EXERCISE AIM
Reformat the entry text as a numbered list, omitting blank lines. Cover only the lines from the start of the entries through the line containing "решил полностью отказаться от", both ends included.

DATA FOR THIS EXERCISE

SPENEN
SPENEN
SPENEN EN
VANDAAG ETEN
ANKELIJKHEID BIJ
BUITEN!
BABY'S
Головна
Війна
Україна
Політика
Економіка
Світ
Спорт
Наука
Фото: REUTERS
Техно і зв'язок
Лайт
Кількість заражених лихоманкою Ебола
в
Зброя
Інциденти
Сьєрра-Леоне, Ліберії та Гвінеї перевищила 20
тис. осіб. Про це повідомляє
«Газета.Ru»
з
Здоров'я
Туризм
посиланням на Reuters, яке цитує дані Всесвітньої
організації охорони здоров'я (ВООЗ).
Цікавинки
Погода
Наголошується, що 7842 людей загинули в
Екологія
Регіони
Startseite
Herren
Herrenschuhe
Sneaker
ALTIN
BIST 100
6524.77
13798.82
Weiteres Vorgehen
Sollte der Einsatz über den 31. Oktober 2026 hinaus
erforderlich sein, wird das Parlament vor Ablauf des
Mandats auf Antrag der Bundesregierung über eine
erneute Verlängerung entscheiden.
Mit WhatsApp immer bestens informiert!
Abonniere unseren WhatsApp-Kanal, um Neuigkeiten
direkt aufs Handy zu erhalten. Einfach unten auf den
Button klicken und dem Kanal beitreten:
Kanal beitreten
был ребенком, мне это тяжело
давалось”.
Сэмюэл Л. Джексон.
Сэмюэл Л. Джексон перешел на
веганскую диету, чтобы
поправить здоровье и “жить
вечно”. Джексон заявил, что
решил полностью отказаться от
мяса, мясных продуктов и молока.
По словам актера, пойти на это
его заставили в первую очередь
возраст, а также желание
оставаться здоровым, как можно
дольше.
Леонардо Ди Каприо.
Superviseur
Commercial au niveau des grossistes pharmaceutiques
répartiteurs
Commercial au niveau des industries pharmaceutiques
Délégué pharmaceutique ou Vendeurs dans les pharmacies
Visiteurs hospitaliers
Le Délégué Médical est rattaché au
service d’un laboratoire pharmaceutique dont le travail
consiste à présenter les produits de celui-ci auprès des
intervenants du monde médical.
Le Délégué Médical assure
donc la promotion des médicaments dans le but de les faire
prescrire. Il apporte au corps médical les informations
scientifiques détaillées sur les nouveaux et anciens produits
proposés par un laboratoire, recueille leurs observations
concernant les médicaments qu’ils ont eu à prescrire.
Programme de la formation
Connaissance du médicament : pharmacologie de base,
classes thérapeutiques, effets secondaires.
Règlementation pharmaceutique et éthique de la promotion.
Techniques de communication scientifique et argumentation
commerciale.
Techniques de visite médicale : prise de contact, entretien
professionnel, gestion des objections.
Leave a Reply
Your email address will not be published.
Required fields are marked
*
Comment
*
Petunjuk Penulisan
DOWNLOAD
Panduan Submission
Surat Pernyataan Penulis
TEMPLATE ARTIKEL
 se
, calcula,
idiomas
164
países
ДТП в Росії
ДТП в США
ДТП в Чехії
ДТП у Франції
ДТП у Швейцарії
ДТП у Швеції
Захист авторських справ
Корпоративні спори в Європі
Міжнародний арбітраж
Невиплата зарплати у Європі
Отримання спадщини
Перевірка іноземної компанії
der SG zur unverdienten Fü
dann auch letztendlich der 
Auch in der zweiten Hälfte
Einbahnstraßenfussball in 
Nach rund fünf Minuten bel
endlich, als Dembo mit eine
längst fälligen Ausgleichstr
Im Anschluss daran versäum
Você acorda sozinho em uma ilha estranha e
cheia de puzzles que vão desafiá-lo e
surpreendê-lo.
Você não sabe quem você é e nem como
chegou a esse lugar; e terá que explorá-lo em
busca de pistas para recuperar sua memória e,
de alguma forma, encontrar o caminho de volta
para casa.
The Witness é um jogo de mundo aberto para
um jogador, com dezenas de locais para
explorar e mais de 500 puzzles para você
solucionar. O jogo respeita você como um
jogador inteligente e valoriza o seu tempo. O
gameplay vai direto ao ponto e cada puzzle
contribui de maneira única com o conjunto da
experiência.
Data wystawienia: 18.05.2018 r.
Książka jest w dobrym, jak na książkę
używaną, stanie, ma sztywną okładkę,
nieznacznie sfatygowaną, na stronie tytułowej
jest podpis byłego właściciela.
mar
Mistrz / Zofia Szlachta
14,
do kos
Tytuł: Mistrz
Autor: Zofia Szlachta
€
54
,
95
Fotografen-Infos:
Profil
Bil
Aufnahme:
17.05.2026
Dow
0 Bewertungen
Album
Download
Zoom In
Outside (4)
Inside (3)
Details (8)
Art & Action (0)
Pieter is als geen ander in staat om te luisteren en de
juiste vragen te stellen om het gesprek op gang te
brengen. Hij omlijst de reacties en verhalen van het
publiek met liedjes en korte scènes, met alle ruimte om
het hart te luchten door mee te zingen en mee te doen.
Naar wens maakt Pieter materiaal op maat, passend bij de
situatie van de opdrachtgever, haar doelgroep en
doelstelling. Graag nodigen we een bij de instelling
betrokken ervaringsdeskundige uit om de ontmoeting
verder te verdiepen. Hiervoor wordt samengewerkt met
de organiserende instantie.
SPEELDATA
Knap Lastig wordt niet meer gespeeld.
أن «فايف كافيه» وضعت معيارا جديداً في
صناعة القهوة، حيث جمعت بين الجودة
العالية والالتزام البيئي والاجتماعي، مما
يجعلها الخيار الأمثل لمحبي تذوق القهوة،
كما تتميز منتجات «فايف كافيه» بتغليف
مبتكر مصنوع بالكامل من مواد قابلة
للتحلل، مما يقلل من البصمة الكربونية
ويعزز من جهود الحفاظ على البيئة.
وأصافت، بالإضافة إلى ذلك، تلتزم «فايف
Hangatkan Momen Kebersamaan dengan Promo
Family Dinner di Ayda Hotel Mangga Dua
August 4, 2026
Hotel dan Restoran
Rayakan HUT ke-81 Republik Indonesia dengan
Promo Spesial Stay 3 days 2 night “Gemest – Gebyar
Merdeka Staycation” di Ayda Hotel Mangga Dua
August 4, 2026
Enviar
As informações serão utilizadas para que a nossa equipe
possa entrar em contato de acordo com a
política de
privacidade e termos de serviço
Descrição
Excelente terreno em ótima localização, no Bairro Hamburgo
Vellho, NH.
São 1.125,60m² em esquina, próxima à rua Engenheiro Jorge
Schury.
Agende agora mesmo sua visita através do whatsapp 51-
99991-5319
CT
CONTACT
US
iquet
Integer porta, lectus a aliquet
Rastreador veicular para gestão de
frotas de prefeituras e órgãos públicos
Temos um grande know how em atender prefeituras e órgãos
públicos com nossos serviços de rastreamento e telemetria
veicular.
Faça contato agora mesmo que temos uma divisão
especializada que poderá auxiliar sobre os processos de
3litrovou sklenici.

ANSWER BOX
1. SPENEN
2. SPENEN
3. SPENEN EN
4. VANDAAG ETEN
5. ANKELIJKHEID BIJ
6. BUITEN!
7. BABY'S
8. Головна
9. Війна
10. Україна
11. Політика
12. Економіка
13. Світ
14. Спорт
15. Наука
16. Фото: REUTERS
17. Техно і зв'язок
18. Лайт
19. Кількість заражених лихоманкою Ебола
20. в
21. Зброя
22. Інциденти
23. Сьєрра-Леоне, Ліберії та Гвінеї перевищила 20
24. тис. осіб. Про це повідомляє
25. «Газета.Ru»
26. з
27. Здоров'я
28. Туризм
29. посиланням на Reuters, яке цитує дані Всесвітньої
30. організації охорони здоров'я (ВООЗ).
31. Цікавинки
32. Погода
33. Наголошується, що 7842 людей загинули в
34. Екологія
35. Регіони
36. Startseite
37. Herren
38. Herrenschuhe
39. Sneaker
40. ALTIN
41. BIST 100
42. 6524.77
43. 13798.82
44. Weiteres Vorgehen
45. Sollte der Einsatz über den 31. Oktober 2026 hinaus
46. erforderlich sein, wird das Parlament vor Ablauf des
47. Mandats auf Antrag der Bundesregierung über eine
48. erneute Verlängerung entscheiden.
49. Mit WhatsApp immer bestens informiert!
50. Abonniere unseren WhatsApp-Kanal, um Neuigkeiten
51. direkt aufs Handy zu erhalten. Einfach unten auf den
52. Button klicken und dem Kanal beitreten:
53. Kanal beitreten
54. был ребенком, мне это тяжело
55. давалось”.
56. Сэмюэл Л. Джексон.
57. Сэмюэл Л. Джексон перешел на
58. веганскую диету, чтобы
59. поправить здоровье и “жить
60. вечно”. Джексон заявил, что
61. решил полностью отказаться от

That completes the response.